The amount of research generated in this field is massive, but little of it ever makes it into the mainstream media (I don’t know if that’s because editors are bored with the subject or just overwhelmed by it), which is why I thought it would be a useful exercise to highlight a few of the most recent findings and forecasts. This is by no means a comprehensive review, merely a bullet-pointed précis to give you an inkling of how much trouble we’re in. Click on the links for more details on the assorted items.

– Records of average global temperatures show a consistent warming trend for the last three decades and according to the UN’s World Meteorological Organisation, 2012 is expected to be the ninth warmest year since records began in 1880.

– Atmospheric CO2 concentrations reached a record high of 390.9 parts per million in 2011 – that’s a 40% increase since the start of the industrial revolution.

– Ice is melting ever more rapidly in the Arctic and the Antarctic.

– Sea level rose by about 3.2mm per year between 1993 and 2011, significantly faster than previously estimated. Highlighting the long-term impacts of climate change, worst-case scenarios predict up to 6.8 metres of sea level rise by the year 3000.

– This year, the inhabitants of Vunidogoloa on the Fijian island of Vanua Levu became some of the first people in the world to be relocated to higher ground because seal level rise has made their seaside village uninhabitable.

– The destruction of mangrove forests, salt marshes, sea grass beds and other coastal ecosystems releases between 150 million and 1.02 billion tons of CO2 annually, several times more than previously thought.

– The world’s largest reinsurance company, MunichRe, has warned that risk from climate change related natural disasters is rising globally and local insurers agree.

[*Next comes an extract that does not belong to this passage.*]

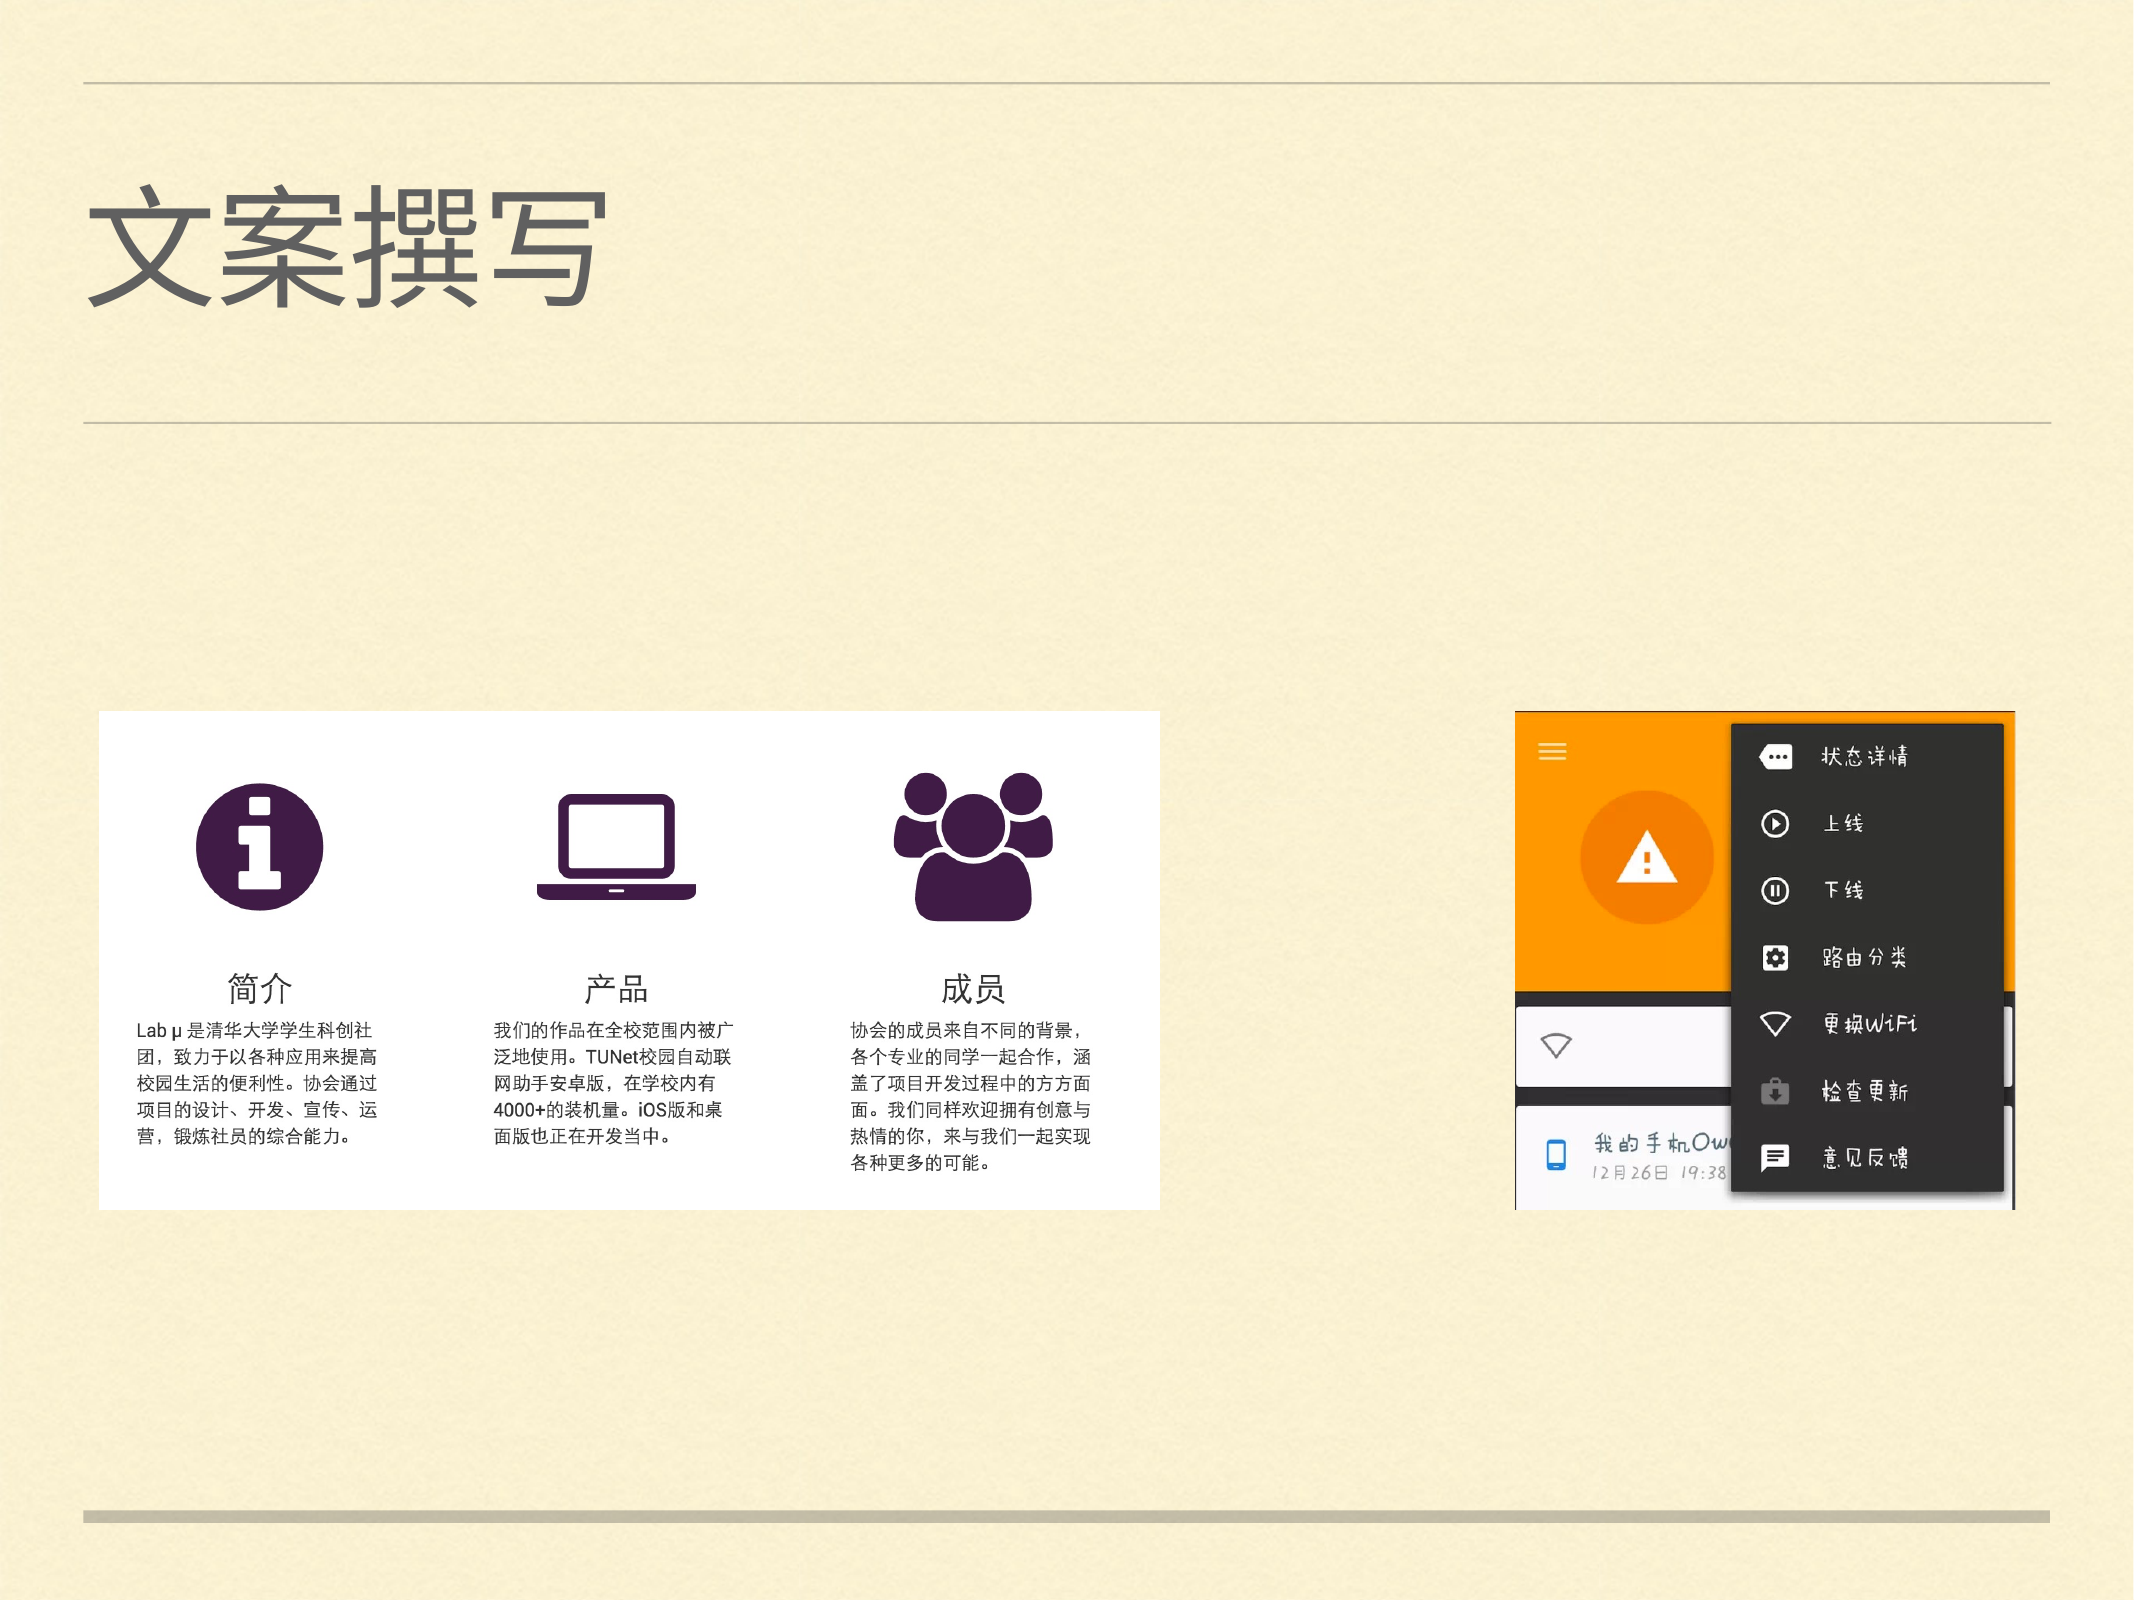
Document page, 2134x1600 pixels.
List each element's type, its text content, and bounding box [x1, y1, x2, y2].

Insured losses from such events have risen from $9bn in the 1980s to $36bn in the 2000s.

– Significantly reduced rainfall during Asia’s annual monsoon season is predicted for the next two centuries with potentially devastating impacts on agriculture in the region.

– In November, the planet’s most powerful investors, managing some $22.5 trillion between them, wrote an open letter to the governments of major countries, warning that climate change is a major threat to the world economy.

– Slashing 1.6% off the global GDP, climate change has been estimated to cost the world economymore than $1.2 trillion every year and according to a recent World Bank report, it’s the poorest countries that will suffer most.

– The effects of climate change on the world’s oceans are forecast to lead to a severe drop in fish stocks and a shrinkage of 14-24% in the size of adult fishes by 2050.

– Pollen counts are expected to more than double by 2040 and in combination with highly allergenic new strains of pollen from invasive species, hay fever season may be extended by weeks.

– With the disappearance of much of the bamboo they feed on, the natural habitat of the giant panda in China may be lost by the end of the century.

– Diseases carried by mosquitoes, ticks, fungi and algae, including Lyme disease, the West Nile virus, Chikungunya Fever, Rift Valley Fever and Dengue Fever are already spreading to areas where they were not found in the past.

– The collapse of the southern Caribbean’s sardine fisheries during the past decade has been linked to climate change.

– Wild Arabica coffee, indigenous to East Africa, may become extinct within 70 years.

– While warming temperatures and increased levels of CO2 in the air may improve agricultural production in some regions, an 8% average decrease in the yield of eight major crops, including maize, millet, sorghum and wheat, is predicted for Africa and South Asia by the 2050s.